What is an AI Engineer? That could range from someone developing self-driving technology, to building LLMs, to training LLMs, to using LLMs, to coding a chatbot. And yes, there is a big price difference in the market for these skills.
Skills benchmarking enables you to see through vague job matches to understand what’s really going on.
You can compare skills (or groups of skills) to each other, or to jobs. You can compare differences in price by pay elements like base salary and stock compensation, but also offer volumes, acceptance rates, and locations.
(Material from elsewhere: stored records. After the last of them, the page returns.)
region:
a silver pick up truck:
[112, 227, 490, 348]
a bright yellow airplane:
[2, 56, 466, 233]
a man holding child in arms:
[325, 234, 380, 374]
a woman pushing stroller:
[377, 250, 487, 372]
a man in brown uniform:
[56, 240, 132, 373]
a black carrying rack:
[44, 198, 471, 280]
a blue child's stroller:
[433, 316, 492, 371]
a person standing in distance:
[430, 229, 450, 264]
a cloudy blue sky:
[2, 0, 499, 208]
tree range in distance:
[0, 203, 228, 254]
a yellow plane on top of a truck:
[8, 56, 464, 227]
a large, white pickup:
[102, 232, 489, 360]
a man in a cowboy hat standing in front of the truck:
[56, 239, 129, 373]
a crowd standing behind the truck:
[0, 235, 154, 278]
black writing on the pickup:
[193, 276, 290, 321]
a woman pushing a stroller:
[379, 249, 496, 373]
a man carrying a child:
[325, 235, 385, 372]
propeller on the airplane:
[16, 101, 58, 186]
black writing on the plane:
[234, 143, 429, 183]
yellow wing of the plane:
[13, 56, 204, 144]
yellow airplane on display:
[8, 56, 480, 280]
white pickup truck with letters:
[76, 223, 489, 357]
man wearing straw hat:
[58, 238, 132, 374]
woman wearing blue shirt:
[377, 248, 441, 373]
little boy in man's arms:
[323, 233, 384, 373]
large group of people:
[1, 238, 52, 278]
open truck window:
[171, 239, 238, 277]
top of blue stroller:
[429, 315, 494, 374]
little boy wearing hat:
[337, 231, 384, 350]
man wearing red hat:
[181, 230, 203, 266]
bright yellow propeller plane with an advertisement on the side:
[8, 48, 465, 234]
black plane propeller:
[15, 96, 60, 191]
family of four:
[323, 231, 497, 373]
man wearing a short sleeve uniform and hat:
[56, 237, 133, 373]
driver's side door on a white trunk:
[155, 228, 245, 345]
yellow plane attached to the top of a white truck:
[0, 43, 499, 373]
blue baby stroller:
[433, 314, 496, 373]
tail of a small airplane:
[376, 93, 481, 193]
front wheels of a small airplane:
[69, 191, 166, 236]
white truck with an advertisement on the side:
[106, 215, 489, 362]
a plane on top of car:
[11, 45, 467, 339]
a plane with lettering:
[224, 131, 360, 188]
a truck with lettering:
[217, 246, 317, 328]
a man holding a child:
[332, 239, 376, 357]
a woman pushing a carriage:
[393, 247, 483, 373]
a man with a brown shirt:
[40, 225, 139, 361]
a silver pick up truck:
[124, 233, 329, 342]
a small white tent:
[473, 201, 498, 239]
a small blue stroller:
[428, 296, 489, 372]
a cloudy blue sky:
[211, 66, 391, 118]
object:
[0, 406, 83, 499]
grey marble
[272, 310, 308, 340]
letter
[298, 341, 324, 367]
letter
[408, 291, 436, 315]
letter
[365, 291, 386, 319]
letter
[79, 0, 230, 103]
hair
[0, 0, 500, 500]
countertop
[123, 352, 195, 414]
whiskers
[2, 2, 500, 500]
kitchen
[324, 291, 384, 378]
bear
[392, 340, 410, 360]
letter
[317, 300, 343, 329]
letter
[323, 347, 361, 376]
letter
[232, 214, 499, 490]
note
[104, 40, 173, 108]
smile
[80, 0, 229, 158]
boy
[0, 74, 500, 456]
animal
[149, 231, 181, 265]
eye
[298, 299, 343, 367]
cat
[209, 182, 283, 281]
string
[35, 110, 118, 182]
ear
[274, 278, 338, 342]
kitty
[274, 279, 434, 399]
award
While some comp teams might use skills benchmarking to refactor salary ranges, others might use it to assess retention risk, guide recruiters to higher in the range, or even set location strategy.
Where this goes next
Today’s launch of Compa Skills represents a powerful new toolset for enterprise compensation teams to compete in volatile markets.
And we have an exciting roadmap of feature enhancements — more skills clusters, more ontologies, and more use cases for comp.
Skills is on the frontier, and the frontier is a dangerous place. While I have long been skeptical of how skills can be used in comp, I see tangible, pragmatic use cases taking shape. Now is the time to begin experimenting.
And we’re excited to lead the way 😀.